Commentary on Heb 10:1-10

In a final reflection Hebrews continues by pointing out the inadequacy of the Law to take away people’s sins.

The old dispensation was only a shadow of and a prefiguration for what was to come.  It could not, through sacrifices repeated year after year on the Day of Atonement, bring about the lasting  reconciliation of God with his people.

Otherwise, if the people really had no consciousness of being any longer in sin, why would they have come year after year to make the sacrificial offering?  On the contrary, the repetition of the same sacrifice was only a confirmation of an ongoing sense of guilt for their sinfulness.  The simple fact of the matter is that the blood of bulls and goats is quite incapable of taking away sin, of bringing out about a lasting reconciliation with God.
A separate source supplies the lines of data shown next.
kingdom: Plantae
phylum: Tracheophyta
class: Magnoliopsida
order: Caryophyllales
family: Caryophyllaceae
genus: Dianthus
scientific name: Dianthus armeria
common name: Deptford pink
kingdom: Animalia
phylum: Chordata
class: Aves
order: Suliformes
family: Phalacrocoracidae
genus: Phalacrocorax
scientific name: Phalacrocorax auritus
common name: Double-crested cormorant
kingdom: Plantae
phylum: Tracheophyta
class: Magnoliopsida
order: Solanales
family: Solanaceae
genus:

The author then quotes words from Psalm 40:7-9a as a foretelling of what was really needed to bring about this reconciliation.  He puts the words of the psalmist on the lips of Christ himself at his incarnation, when he “came into the world”.  The author follows the Septuagint (Greek text) which is somewhat different from the original Hebrew but is more suited to his argument.

It is not sacrifices and other offerings that the Father wants.  Instead he has provided his Son with a body, a body that will be offered in sacrifice for all of us.  The Father takes no pleasure in “sacrifices and offerings and burnt offerings and sin offerings”.   These four things, mentioned in Ps  40, are probably indicating the four principal types of Old Testament sacrifices: peace offerings; cereal offerings; burnt offerings or holocausts; and sin offerings (including guilt offerings mentioned in Lev 5:14-26).

Jesus acknowledged that the Old Testament sacrifices did not remit the sins of the people and so, perceiving the will of God, offered his own body for this purpose.  Jesus then, through the Psalmist, says, “See, God, I have come to do your will.”  The highest form of sacrifice is our total union with the will of God.

The former dispensation is now abolished and the offering of Jesus takes its place in a new dispensation.  So now, it is by God’s will carried out by Jesus in his death that we become “sanctified through the offering of the body of Jesus Christ once for all”.  It was the total surrender of the Son to the Father that effectively and forever interceded for the removal of our sin.

Each one of us has to mirror that surrender in our own lives, making the will of God our own, and then we will experience the total liberation that God wants for us as we become united as one with him.